Através dos olhos docentes
Elisama Gonçalves, professora do ensino fundamental I na Escola Municipal Margarida Serpa Cossart, localizada no bairro do Ibura, Zona Sul do Recife, conta, em entrevista, que sentiu o impacto do ensino remoto obrigatório e lamenta os desafios que muitos alunos e familiares encontram para se adaptar a esse modelo de educação. Confira, abaixo, o relato da docente.
“Passada a primeira surpresa da suspensão das aulas, a princípio, temporariamente, veio a sensação de incertezas e impotência. Incerteza por não estarmos preparados desde o princípio para um período tão longo de afastamento e a impotência por não estarmos preparados para a novidade que atingia e abalava o mundo. No começo era só uma suspensão de 15 dias, mas depois se passaram meses. A gente chegou ao final do ano letivo na rede municipal do Recife, no dia 29 de janeiro”, disse.
“Houve muito contratempo entre a classe dos professores. A dificuldade não foi encontrada só nos alunos, mas também nos profissionais que não dominavam tanto as mídias sociais e não sabiam o que fazer. Além disso, as famílias ainda encontraram desafios, como o celular não era compatível, o provedor de internet inexistente ou muito franco, e, ainda, aqueles que dependiam exclusivamente dos dados móveis da própria operadora”, explicou.

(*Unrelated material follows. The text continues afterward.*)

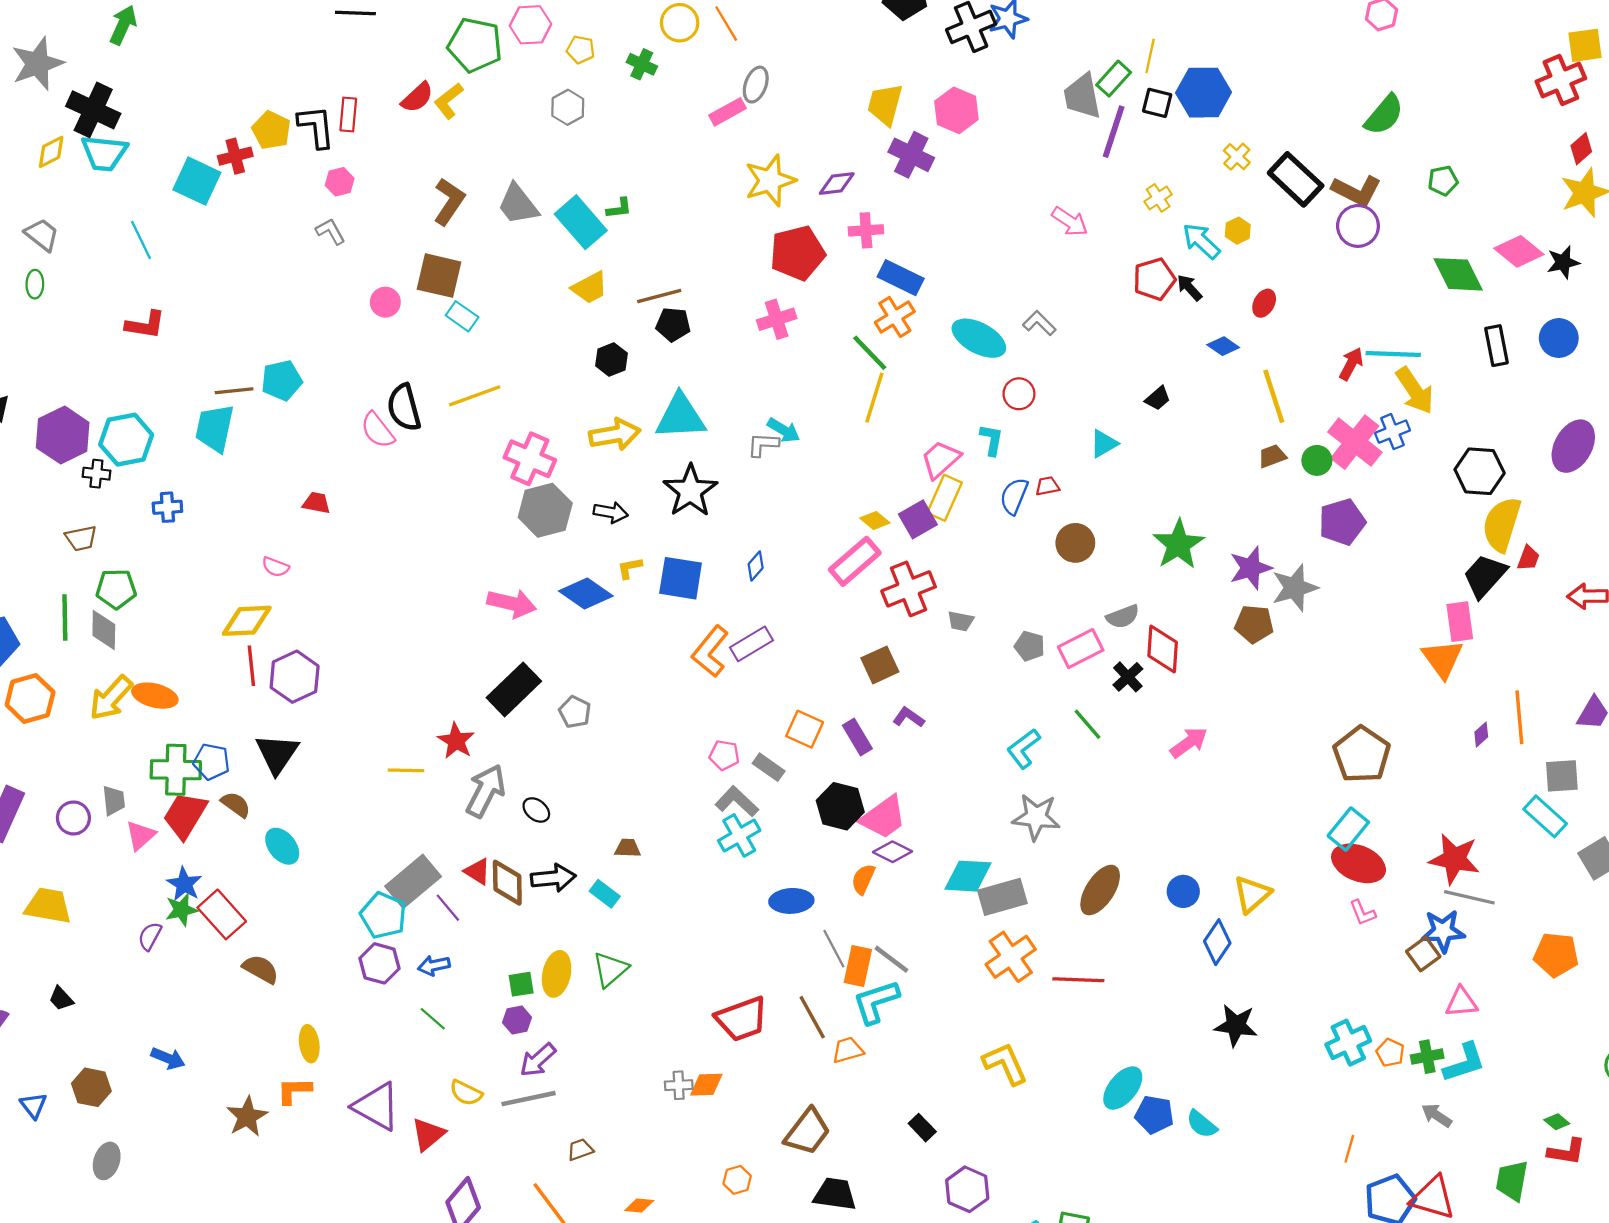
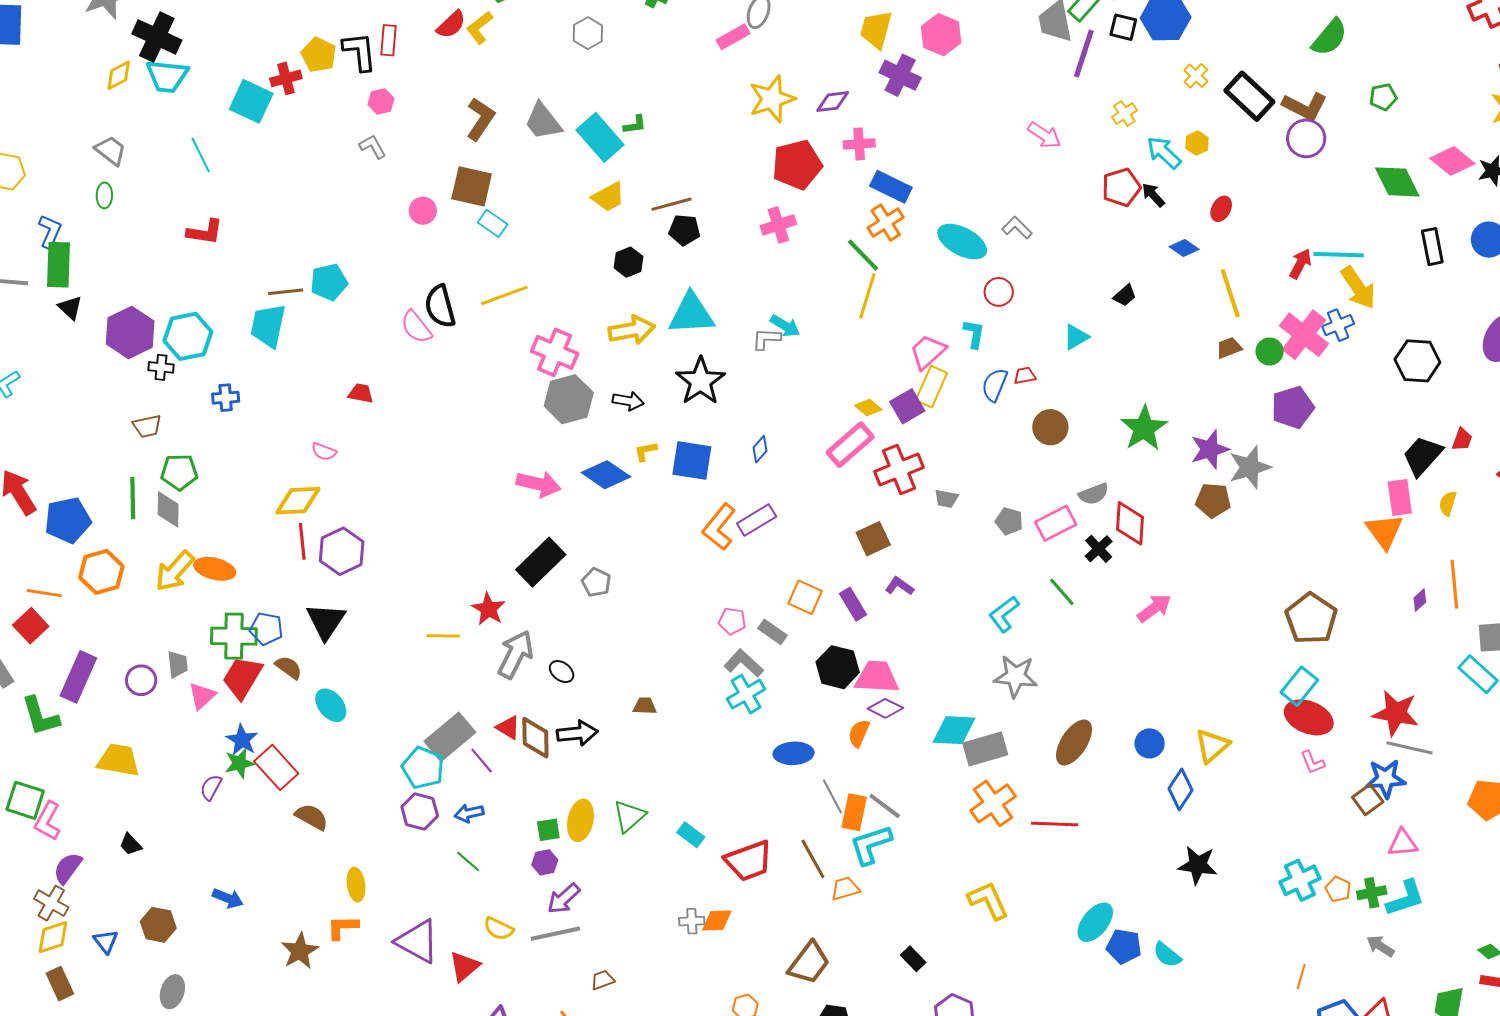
yellow semicircle: (1502, 524) -> (1448, 503), moved, size x0.5
pink trapezoid: (883, 817) -> (877, 677), turned -141
cyan rectangle: (605, 894) -> (691, 835), moved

“O feedback de tudo isso era muito indesejável porque nem todos participavam da aula naquele horário já estabelecido para interação e ainda havia acúmulo de atividades. Havia mães que só tinham tempo de fazer as atividades à noite ou no final de semana e, por isso, não postavam no tempo certo. Muitas enfrentaram doenças dentro de casa por ter um familiar mais idoso. A situação de baixos recursos da comunidade complicou muito. Os alunos que já eram bons, continuaram bons, os alunos que tinham dificuldades, continuaram com muitas dificuldades. O maior impacto foi justamente a questão dos recursos midiáticos que as famílias não tinham", lamentou.
“Além disso, houve um enxugamento dos assuntos. Foram selecionados os conteúdos de maiores relevâncias para aprendizagem dos alunos em cada ciclo e esse processo aconteceu muito lentamente, mas depois que a gente pegou o ritmo, ele fluiu de forma bem menos dolorida e mais acessível”, finalizou a educadora.